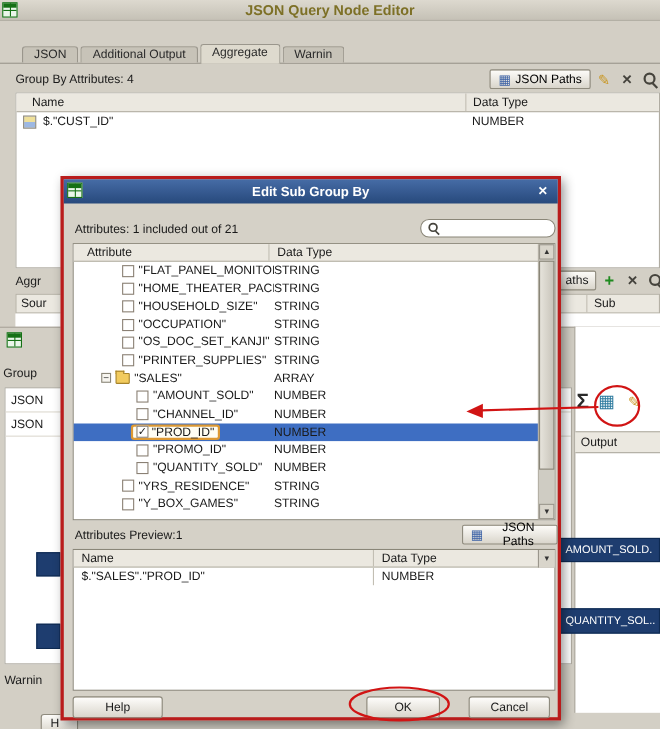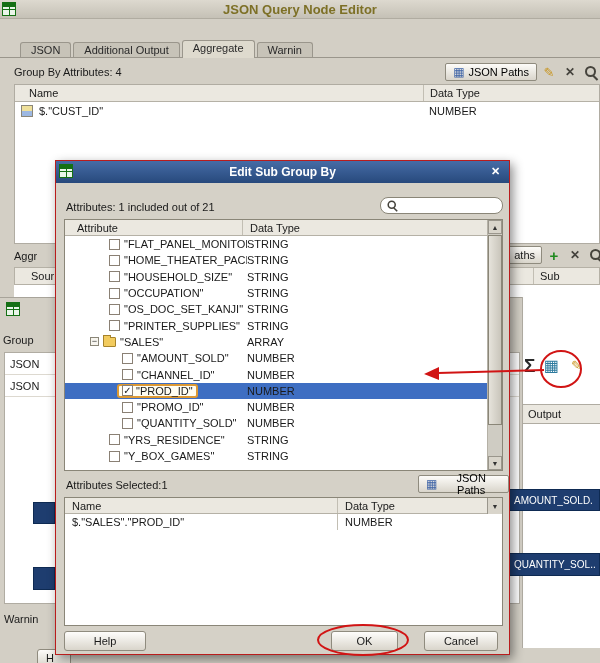"Edit Sub Group By" .modal { border: 1px solid #b91c1c -> 3px solid #b91c1c }
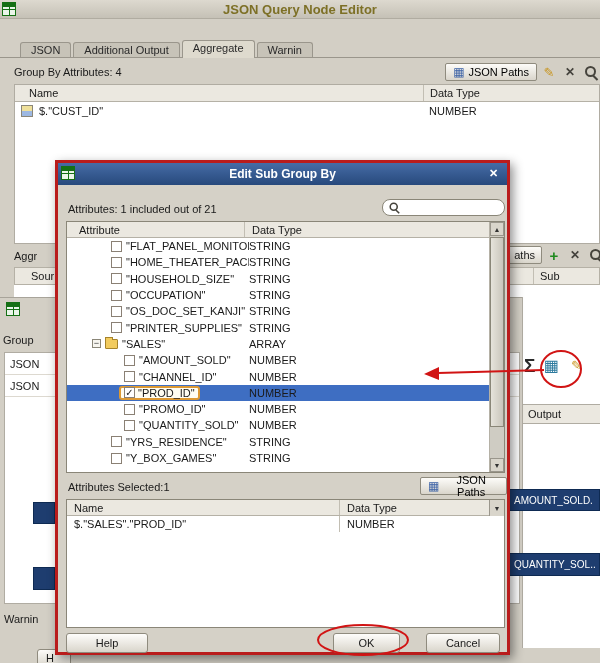"Sour" .thead2 .c-src { padding-left: 16px -> 4px }
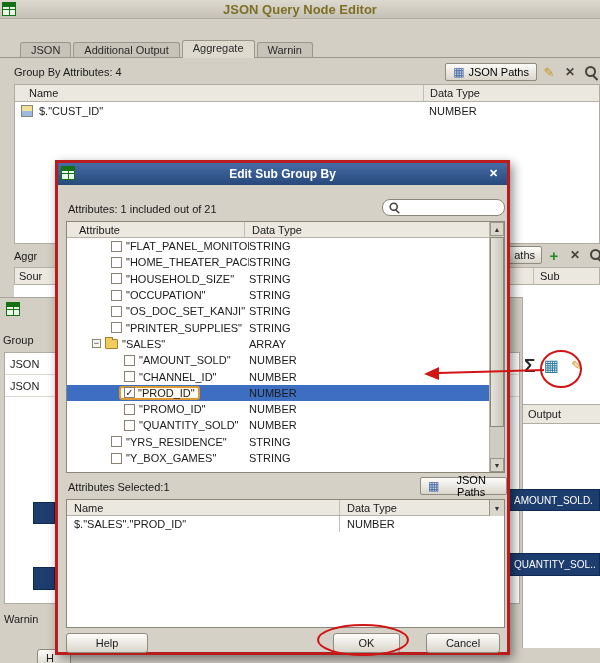"Output" .out-head { top: 404px -> 392px }
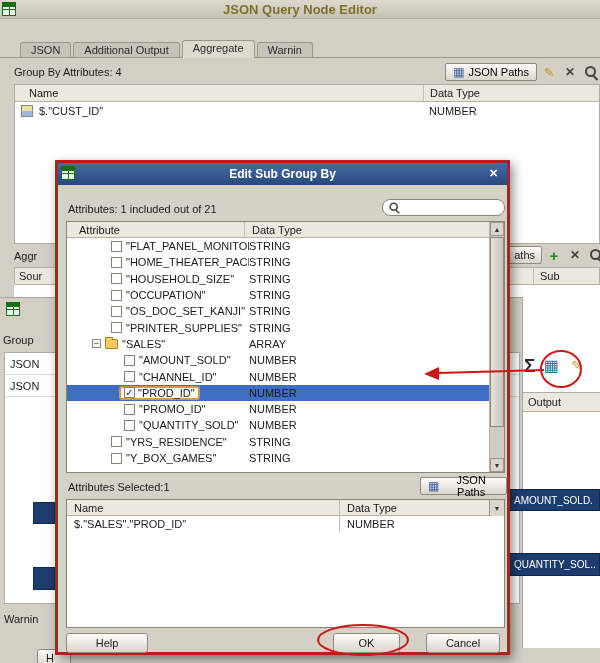"Attributes Selected:1" span.m-sel-label { text: Selected:1 -> Preview:1 }
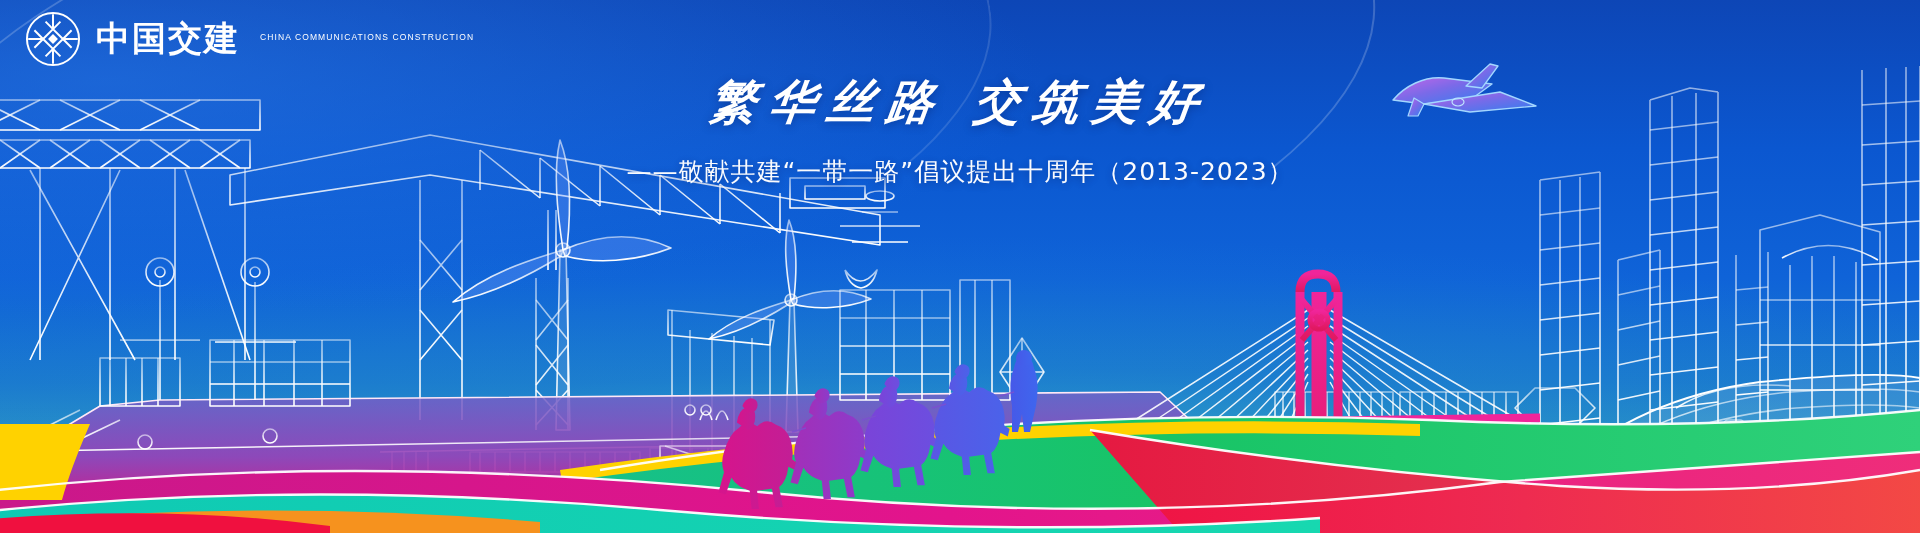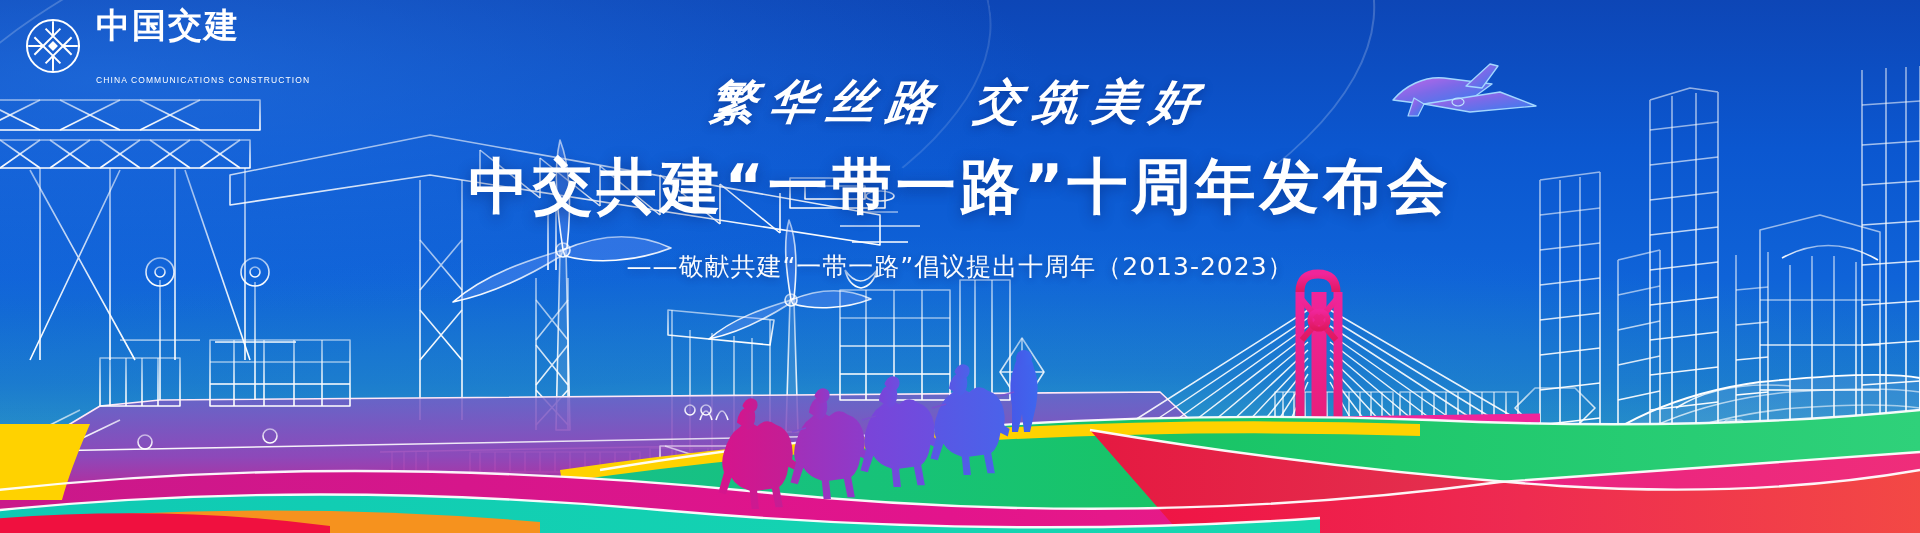"中国交建" .logo-words { flex-direction: column -> row }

» **WHAT YOU ARE ASKED TO DO**: Leave the pictures out and restate exactly the lines from the one that has "text: Selected:1 ->" through the final line of the entries above, both ends included.

» **RESPONSE FOR THIS EXERCISE**:
"Attributes Selected:1" span.m-sel-label { text: Selected:1 -> Preview:1 }
"中国交建" .logo-words { flex-direction: column -> row }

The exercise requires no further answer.